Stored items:
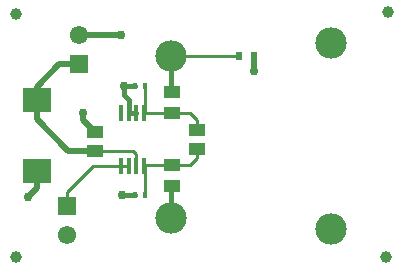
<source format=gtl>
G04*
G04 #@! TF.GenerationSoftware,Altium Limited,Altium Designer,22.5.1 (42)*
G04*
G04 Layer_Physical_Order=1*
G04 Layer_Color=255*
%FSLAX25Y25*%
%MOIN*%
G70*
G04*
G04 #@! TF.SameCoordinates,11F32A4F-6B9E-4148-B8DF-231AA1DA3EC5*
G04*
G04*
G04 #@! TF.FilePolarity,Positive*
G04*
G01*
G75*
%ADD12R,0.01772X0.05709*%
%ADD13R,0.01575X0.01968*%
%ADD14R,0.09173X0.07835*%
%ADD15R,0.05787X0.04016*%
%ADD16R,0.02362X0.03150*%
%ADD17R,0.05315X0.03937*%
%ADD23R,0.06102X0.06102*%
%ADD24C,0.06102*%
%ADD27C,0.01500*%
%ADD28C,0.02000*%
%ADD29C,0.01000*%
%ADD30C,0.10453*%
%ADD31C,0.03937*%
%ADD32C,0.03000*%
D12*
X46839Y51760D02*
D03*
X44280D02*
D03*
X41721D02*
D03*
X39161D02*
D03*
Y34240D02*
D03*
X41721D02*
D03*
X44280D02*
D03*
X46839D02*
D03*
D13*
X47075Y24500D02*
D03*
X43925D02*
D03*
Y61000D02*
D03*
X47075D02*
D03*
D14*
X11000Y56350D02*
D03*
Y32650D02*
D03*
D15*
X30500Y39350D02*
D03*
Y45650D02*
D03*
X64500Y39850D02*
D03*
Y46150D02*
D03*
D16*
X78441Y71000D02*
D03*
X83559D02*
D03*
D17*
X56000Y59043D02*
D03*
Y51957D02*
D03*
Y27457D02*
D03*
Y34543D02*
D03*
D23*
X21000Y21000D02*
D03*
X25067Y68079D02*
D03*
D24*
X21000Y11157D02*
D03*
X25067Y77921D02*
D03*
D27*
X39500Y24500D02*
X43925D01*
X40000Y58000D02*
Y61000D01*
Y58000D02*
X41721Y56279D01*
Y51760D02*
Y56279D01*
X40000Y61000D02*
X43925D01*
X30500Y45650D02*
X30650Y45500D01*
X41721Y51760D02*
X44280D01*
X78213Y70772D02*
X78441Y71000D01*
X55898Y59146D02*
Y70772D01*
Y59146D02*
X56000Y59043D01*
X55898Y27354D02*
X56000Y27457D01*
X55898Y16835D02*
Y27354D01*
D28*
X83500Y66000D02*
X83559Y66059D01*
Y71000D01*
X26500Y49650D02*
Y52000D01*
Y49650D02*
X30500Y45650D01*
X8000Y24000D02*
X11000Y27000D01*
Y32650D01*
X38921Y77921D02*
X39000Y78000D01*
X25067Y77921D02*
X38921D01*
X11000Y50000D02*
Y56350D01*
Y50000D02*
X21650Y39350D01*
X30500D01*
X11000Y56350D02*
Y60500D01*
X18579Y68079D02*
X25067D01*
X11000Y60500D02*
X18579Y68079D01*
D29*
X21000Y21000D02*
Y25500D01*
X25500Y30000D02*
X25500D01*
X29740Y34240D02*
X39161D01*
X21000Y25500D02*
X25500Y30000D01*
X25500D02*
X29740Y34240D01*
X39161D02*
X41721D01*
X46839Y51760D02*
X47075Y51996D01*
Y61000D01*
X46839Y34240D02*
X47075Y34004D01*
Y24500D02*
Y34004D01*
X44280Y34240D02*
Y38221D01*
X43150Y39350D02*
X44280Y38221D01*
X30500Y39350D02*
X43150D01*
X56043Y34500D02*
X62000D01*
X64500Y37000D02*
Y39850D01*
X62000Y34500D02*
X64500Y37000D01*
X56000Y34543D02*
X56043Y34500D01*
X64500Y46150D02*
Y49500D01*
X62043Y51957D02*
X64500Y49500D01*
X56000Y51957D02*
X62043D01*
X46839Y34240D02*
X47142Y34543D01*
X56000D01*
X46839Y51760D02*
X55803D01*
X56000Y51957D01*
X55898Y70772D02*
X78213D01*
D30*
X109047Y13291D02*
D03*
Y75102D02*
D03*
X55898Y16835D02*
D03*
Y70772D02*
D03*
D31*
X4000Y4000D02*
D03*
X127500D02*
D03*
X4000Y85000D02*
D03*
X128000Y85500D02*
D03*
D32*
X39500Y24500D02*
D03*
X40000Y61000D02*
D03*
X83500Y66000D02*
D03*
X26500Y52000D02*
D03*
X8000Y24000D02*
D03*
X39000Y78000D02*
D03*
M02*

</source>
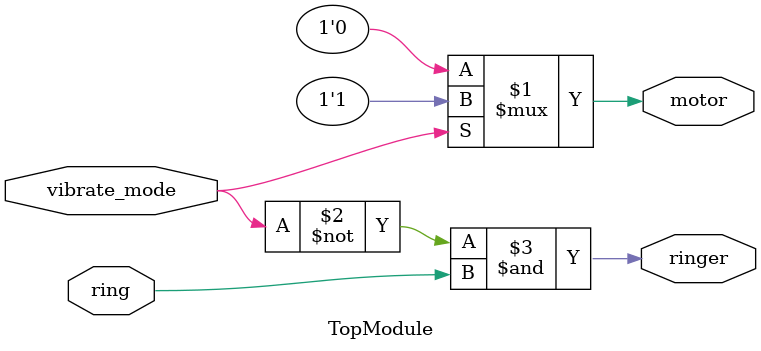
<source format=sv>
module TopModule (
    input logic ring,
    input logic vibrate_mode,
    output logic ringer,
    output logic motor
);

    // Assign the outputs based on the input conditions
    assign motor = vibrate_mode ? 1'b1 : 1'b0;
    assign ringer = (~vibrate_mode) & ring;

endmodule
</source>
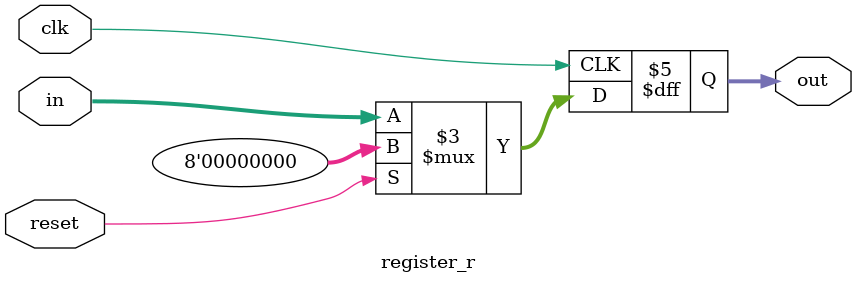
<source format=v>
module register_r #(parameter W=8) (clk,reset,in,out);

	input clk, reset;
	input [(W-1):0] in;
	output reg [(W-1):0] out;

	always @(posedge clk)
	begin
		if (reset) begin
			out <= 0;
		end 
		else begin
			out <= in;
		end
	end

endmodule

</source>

▶ [Exercise prompt]
What is needed here is an exact copy of all the entries, without the pictures.

▶ [Exercise output]
<source format=gtl>
G04*
G04 #@! TF.GenerationSoftware,Altium Limited,Altium Designer,22.5.1 (42)*
G04*
G04 Layer_Physical_Order=1*
G04 Layer_Color=255*
%FSLAX25Y25*%
%MOIN*%
G70*
G04*
G04 #@! TF.SameCoordinates,11F32A4F-6B9E-4148-B8DF-231AA1DA3EC5*
G04*
G04*
G04 #@! TF.FilePolarity,Positive*
G04*
G01*
G75*
%ADD12R,0.01772X0.05709*%
%ADD13R,0.01575X0.01968*%
%ADD14R,0.09173X0.07835*%
%ADD15R,0.05787X0.04016*%
%ADD16R,0.02362X0.03150*%
%ADD17R,0.05315X0.03937*%
%ADD23R,0.06102X0.06102*%
%ADD24C,0.06102*%
%ADD27C,0.01500*%
%ADD28C,0.02000*%
%ADD29C,0.01000*%
%ADD30C,0.10453*%
%ADD31C,0.03937*%
%ADD32C,0.03000*%
D12*
X46839Y51760D02*
D03*
X44280D02*
D03*
X41721D02*
D03*
X39161D02*
D03*
Y34240D02*
D03*
X41721D02*
D03*
X44280D02*
D03*
X46839D02*
D03*
D13*
X47075Y24500D02*
D03*
X43925D02*
D03*
Y61000D02*
D03*
X47075D02*
D03*
D14*
X11000Y56350D02*
D03*
Y32650D02*
D03*
D15*
X30500Y39350D02*
D03*
Y45650D02*
D03*
X64500Y39850D02*
D03*
Y46150D02*
D03*
D16*
X78441Y71000D02*
D03*
X83559D02*
D03*
D17*
X56000Y59043D02*
D03*
Y51957D02*
D03*
Y27457D02*
D03*
Y34543D02*
D03*
D23*
X21000Y21000D02*
D03*
X25067Y68079D02*
D03*
D24*
X21000Y11157D02*
D03*
X25067Y77921D02*
D03*
D27*
X39500Y24500D02*
X43925D01*
X40000Y58000D02*
Y61000D01*
Y58000D02*
X41721Y56279D01*
Y51760D02*
Y56279D01*
X40000Y61000D02*
X43925D01*
X30500Y45650D02*
X30650Y45500D01*
X41721Y51760D02*
X44280D01*
X78213Y70772D02*
X78441Y71000D01*
X55898Y59146D02*
Y70772D01*
Y59146D02*
X56000Y59043D01*
X55898Y27354D02*
X56000Y27457D01*
X55898Y16835D02*
Y27354D01*
D28*
X83500Y66000D02*
X83559Y66059D01*
Y71000D01*
X26500Y49650D02*
Y52000D01*
Y49650D02*
X30500Y45650D01*
X8000Y24000D02*
X11000Y27000D01*
Y32650D01*
X38921Y77921D02*
X39000Y78000D01*
X25067Y77921D02*
X38921D01*
X11000Y50000D02*
Y56350D01*
Y50000D02*
X21650Y39350D01*
X30500D01*
X11000Y56350D02*
Y60500D01*
X18579Y68079D02*
X25067D01*
X11000Y60500D02*
X18579Y68079D01*
D29*
X21000Y21000D02*
Y25500D01*
X25500Y30000D02*
X25500D01*
X29740Y34240D02*
X39161D01*
X21000Y25500D02*
X25500Y30000D01*
X25500D02*
X29740Y34240D01*
X39161D02*
X41721D01*
X46839Y51760D02*
X47075Y51996D01*
Y61000D01*
X46839Y34240D02*
X47075Y34004D01*
Y24500D02*
Y34004D01*
X44280Y34240D02*
Y38221D01*
X43150Y39350D02*
X44280Y38221D01*
X30500Y39350D02*
X43150D01*
X56043Y34500D02*
X62000D01*
X64500Y37000D02*
Y39850D01*
X62000Y34500D02*
X64500Y37000D01*
X56000Y34543D02*
X56043Y34500D01*
X64500Y46150D02*
Y49500D01*
X62043Y51957D02*
X64500Y49500D01*
X56000Y51957D02*
X62043D01*
X46839Y34240D02*
X47142Y34543D01*
X56000D01*
X46839Y51760D02*
X55803D01*
X56000Y51957D01*
X55898Y70772D02*
X78213D01*
D30*
X109047Y13291D02*
D03*
Y75102D02*
D03*
X55898Y16835D02*
D03*
Y70772D02*
D03*
D31*
X4000Y4000D02*
D03*
X127500D02*
D03*
X4000Y85000D02*
D03*
X128000Y85500D02*
D03*
D32*
X39500Y24500D02*
D03*
X40000Y61000D02*
D03*
X83500Y66000D02*
D03*
X26500Y52000D02*
D03*
X8000Y24000D02*
D03*
X39000Y78000D02*
D03*
M02*

</source>
<source format=sv>
module TopModule (
    input logic ring,
    input logic vibrate_mode,
    output logic ringer,
    output logic motor
);

    // Assign the outputs based on the input conditions
    assign motor = vibrate_mode ? 1'b1 : 1'b0;
    assign ringer = (~vibrate_mode) & ring;

endmodule
</source>
<source format=v>
module register_r #(parameter W=8) (clk,reset,in,out);

	input clk, reset;
	input [(W-1):0] in;
	output reg [(W-1):0] out;

	always @(posedge clk)
	begin
		if (reset) begin
			out <= 0;
		end 
		else begin
			out <= in;
		end
	end

endmodule

</source>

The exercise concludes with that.